PENASULTRA.ID, KENDARI – Anggota Dewan Perwakilan Rakyat (DPR) RI Jaelani mulai turun mengidentifikasi masalah pertanian di 17 kabupaten dan kota di Sulawesi Tenggara (Sultra).
Identifikasi masalah pertanian ini dilakukan dalam rangkaian reses masa sidang 1 yang digelar di daerah pemilihan (dapil) Sultra.
Jaelani merupakan anggota Komisi IV DPR RI yang mitra kerjanya meliputi Kementerian Pertanian, Kementerian Kehutanan, Kementerian Kelautan dan Perikanan, Badan Urusan Logistik (Bulog), Badan Restorasi Gambut dan Mangrove (BRGM), Badan Pangan Nasional (Bapanas) dan Badan Karantina Indonesia.
Jaelani mengatakan, selain identifikasi masalah pertanian, dirinya juga menyerap aspirasi pada kelompok nelayan dan masyarakat pesisir, masalah kehutanan hingga keterpenuhan pangan di Bumi Anoa.
“Saya menggelar reses di 17 kabupaten dan kota di Sultra.

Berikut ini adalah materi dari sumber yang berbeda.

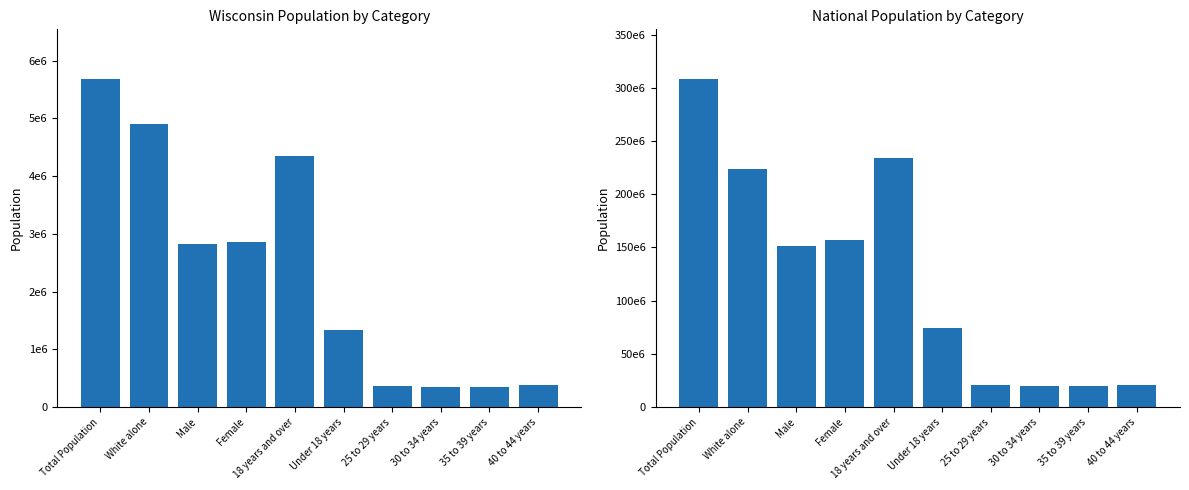

What is the sum of all National values?

1231924433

Dimulai dari Kolaka Utara hingga di wilayah kepulauan. Hal ini untuk memastikan seperti apa permasalahan pertanian, perikanan, kehutanan, keterpenuhan logistik dan pangan di Sulawesi Tenggara,” kata Jaelani, Senin 16 Desember 2024.
Menurutnya, dalam reses yang digelar di wilayah daratan, dirinya banyak menemukan keluhan para petani berkaitan dengan alokasi pupuk yang belum merata, kesejahteraan petani yang sangat rendah hingga rantai distribusi hasil bumi.

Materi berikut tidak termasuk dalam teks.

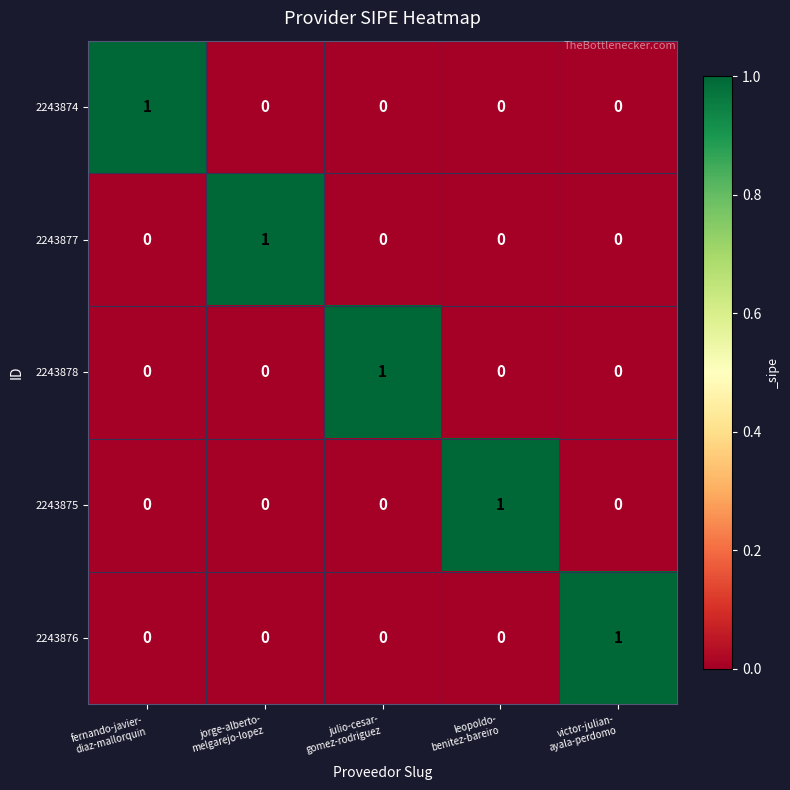

At how many categories does at least one series exceed 0?

5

Selain itu, masalah kesejahteraan petani ini juga menjadi sorotan. Ketua DPW PKB Sultra ini menyebut, rata-rata sumber pangan masyarakat Indonesia dari petani. Tapi sayang, profesi petani masuk kelompok rentan dan miskin.
Menurut Survei Terpadu Pertanian 2021, pendapatan petani Indonesia kurang dari USD 1 per hari atau Rp15.207. Survei Persepsi Petani 2024 menunjukkan bahwa banyak petani tergolong sebagai keluarga miskin.
“Ini masalah. Harusnya tingginya kebutuhan masyarakat atas pangan berbanding lurus dengan tingkat kesejahteraan petani kita. Tapi, petani kita masih kategori miskin berdasarkan sejumlah survei. Harusnya, petani kita ini paling sejahtera,” ujar Jaelani.
Rendahnya kesejahteraan petani ini berkelindan dengan masalah kebijakan pemerintah. Pemerintah harus merancang pertanian berbasis data yang akurat. Misalnya, perlunya identifikasi lahan pertanian dan jumlah petani dalam satu data nasional.
“Kalau data calon petani dan calon lahan kita lengkap dan akurat, saya pikir akan memudahkan dalam pengambilan kebijakan yang berbasis data,” beber Jaelani.